──────── GIVEN RECORDS ────────

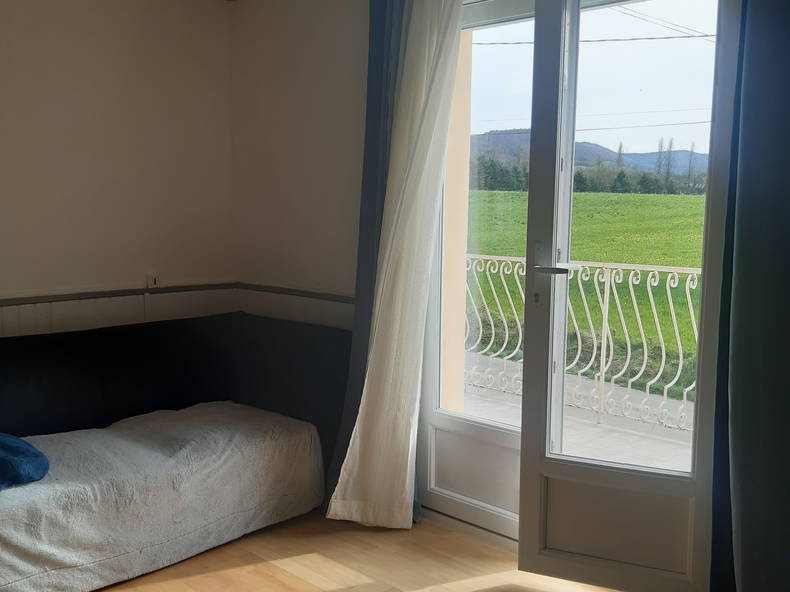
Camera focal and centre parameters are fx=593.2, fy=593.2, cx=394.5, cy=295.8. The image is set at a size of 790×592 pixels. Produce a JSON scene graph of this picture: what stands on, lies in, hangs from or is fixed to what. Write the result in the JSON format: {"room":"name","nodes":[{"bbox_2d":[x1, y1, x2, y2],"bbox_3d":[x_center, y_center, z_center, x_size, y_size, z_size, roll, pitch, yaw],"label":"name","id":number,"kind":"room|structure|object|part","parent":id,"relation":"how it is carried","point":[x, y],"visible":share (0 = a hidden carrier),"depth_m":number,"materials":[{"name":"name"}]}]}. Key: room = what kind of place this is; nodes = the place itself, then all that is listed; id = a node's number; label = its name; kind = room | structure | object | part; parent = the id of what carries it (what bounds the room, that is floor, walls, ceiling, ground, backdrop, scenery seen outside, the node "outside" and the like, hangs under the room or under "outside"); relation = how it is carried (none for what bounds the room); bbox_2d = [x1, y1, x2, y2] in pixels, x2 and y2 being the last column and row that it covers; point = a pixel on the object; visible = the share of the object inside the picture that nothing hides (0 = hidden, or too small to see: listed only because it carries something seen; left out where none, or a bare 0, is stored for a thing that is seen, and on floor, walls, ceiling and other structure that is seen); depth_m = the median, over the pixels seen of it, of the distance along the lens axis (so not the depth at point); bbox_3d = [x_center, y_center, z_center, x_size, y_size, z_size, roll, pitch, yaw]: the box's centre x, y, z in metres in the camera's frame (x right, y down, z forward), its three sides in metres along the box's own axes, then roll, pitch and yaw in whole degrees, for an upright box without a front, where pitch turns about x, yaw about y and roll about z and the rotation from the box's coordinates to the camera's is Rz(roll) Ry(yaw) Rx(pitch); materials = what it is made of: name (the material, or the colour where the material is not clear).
{"room":"bedroom","nodes":[
{"label":"bedroom","id":0,"kind":"room"},
{"bbox_2d":[0,0,237,350],"bbox_3d":[-2.186,-0.346,2.472,0.197,2.746,3.509,6,9,41],"label":"left wall","id":1,"kind":"structure","parent":0,"point":[25,43],"depth_m":3.10,"materials":[{"name":"beige paint"}]},
{"bbox_2d":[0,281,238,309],"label":"dado rail","id":2,"kind":"object","parent":1,"relation":"attached to","point":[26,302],"visible":0.76,"depth_m":3.12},
{"bbox_2d":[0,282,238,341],"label":"wall paneling","id":3,"kind":"structure","parent":1,"relation":"attached to","point":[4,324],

────────

> [PROMPT] You are asked to output the records precisely as they appear, minus any pictures.

> [PROBLEM SOLUTION]
Camera focal and centre parameters are fx=593.2, fy=593.2, cx=394.5, cy=295.8. The image is set at a size of 790×592 pixels. Produce a JSON scene graph of this picture: what stands on, lies in, hangs from or is fixed to what. Write the result in the JSON format: {"room":"name","nodes":[{"bbox_2d":[x1, y1, x2, y2],"bbox_3d":[x_center, y_center, z_center, x_size, y_size, z_size, roll, pitch, yaw],"label":"name","id":number,"kind":"room|structure|object|part","parent":id,"relation":"how it is carried","point":[x, y],"visible":share (0 = a hidden carrier),"depth_m":number,"materials":[{"name":"name"}]}]}. Key: room = what kind of place this is; nodes = the place itself, then all that is listed; id = a node's number; label = its name; kind = room | structure | object | part; parent = the id of what carries it (what bounds the room, that is floor, walls, ceiling, ground, backdrop, scenery seen outside, the node "outside" and the like, hangs under the room or under "outside"); relation = how it is carried (none for what bounds the room); bbox_2d = [x1, y1, x2, y2] in pixels, x2 and y2 being the last column and row that it covers; point = a pixel on the object; visible = the share of the object inside the picture that nothing hides (0 = hidden, or too small to see: listed only because it carries something seen; left out where none, or a bare 0, is stored for a thing that is seen, and on floor, walls, ceiling and other structure that is seen); depth_m = the median, over the pixels seen of it, of the distance along the lens axis (so not the depth at point); bbox_3d = [x_center, y_center, z_center, x_size, y_size, z_size, roll, pitch, yaw]: the box's centre x, y, z in metres in the camera's frame (x right, y down, z forward), its three sides in metres along the box's own axes, then roll, pitch and yaw in whole degrees, for an upright box without a front, where pitch turns about x, yaw about y and roll about z and the rotation from the box's coordinates to the camera's is Rz(roll) Ry(yaw) Rx(pitch); materials = what it is made of: name (the material, or the colour where the material is not clear).
{"room":"bedroom","nodes":[
{"label":"bedroom","id":0,"kind":"room"},
{"bbox_2d":[0,0,237,350],"bbox_3d":[-2.186,-0.346,2.472,0.197,2.746,3.509,6,9,41],"label":"left wall","id":1,"kind":"structure","parent":0,"point":[25,43],"depth_m":3.10,"materials":[{"name":"beige paint"}]},
{"bbox_2d":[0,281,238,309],"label":"dado rail","id":2,"kind":"object","parent":1,"relation":"attached to","point":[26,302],"visible":0.76,"depth_m":3.12},
{"bbox_2d":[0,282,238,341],"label":"wall paneling","id":3,"kind":"structure","parent":1,"relation":"attached to","point":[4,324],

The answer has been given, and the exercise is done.